16.307 Contract clauses.

(a)

(1) The contracting officer shall insert the clause at 52.216-7, Allowable Cost and Payment, in solicitations and contracts when a cost-reimbursement contract or a time-and-materials contract (other than a contract for a commercial product or commercial service) is contemplated. If the contract is a time-and-materials contract, the clause at 52.216-7 applies in conjunction with the clause at 52.232-7), but only to the portion of the contract that provides for reimbursement of materials (as defined in the clause at 52.232-7) at actual cost. Further, the clause at 52.216-7 does not apply to labor-hour contracts.

(2) If the contract is a construction contract and contains the clause at 52.232-27, Prompt Payment for Construction Contracts, the contracting officer shall use the clause at 52.216-7 with its Alternate I.

(3) If the contract is with an educational institution, the contracting officer shall use the clause at 52.216-7 with its Alternate II.

(4) If the contract is with a State or local government, the contracting officer shall use the clause at 52.216-7 with its Alternate III.

(5) If the contract is with a nonprofit organization other than an educational institution, a State or local government, or a nonprofit organization exempted under the OMB Uniform Guidance at 2 CFR part 200, appendix VIII, the contracting officer shall use the clause at 52.216-7 with its Alternate IV.

(b) The contracting officer shall insert the clause at 52.216-8, Fixed Fee, in solicitations and contracts when a cost-plus-fixed-fee contract (other than a construction contract) is contemplated.

(c) The contracting officer shall insert the clause at 52.216-9, Fixed-Fee-Construction, in solicitations and contracts when a cost-plus-fixed-fee construction contract is contemplated.

(d) The contracting officer shall insert the clause at 52.216-10, Incentive Fee, in solicitations and contracts when a cost-plus-incentive-fee contract is contemplated.

(e)

(1) The contracting officer shall insert the clause at 52.216-11, Cost Contract-No Fee, in solicitations and contracts when a cost-reimbursement contract is contemplated that provides no fee and is not a cost-sharing contract.
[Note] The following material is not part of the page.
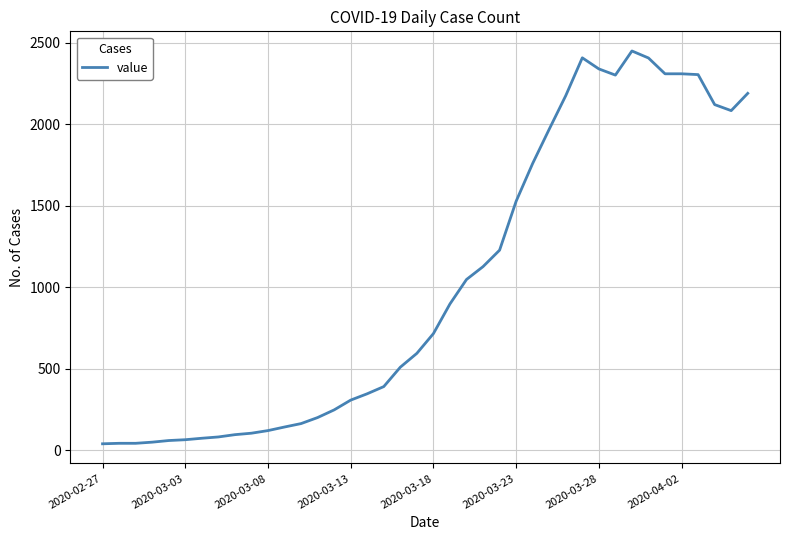

What is the greatest value displayed?

2450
(2) If a cost-reimbursement research and development contract with an educational institution or a nonprofit organization that provides no fee or other payment above cost and is not a cost-sharing contract is contemplated, and if the contracting officer determines that withholding of a portion of allowable costs is not required, the contracting officer shall use the clause with its Alternate I.

(f)

(1) The contracting officer shall insert the clause at 52.216-12, Cost-Sharing Contract-No Fee, in solicitations and contracts when a cost-sharing contract is contemplated.

(2) If a cost-sharing research and development contract with an educational institution or a nonprofit organization is contemplated, and if the contracting officer determines that withholding of a portion of allowable costs is not required, the contracting officer shall use the clause with its Alternate I.

(g) The contracting officer shall insert the clause at 52.216-15, Predetermined Indirect Cost Rates, in solicitations and contracts when a cost-reimbursement research and development contract with an educational institution (see 42.705-3(b)) is contemplated and predetermined indirect cost rates are to be used.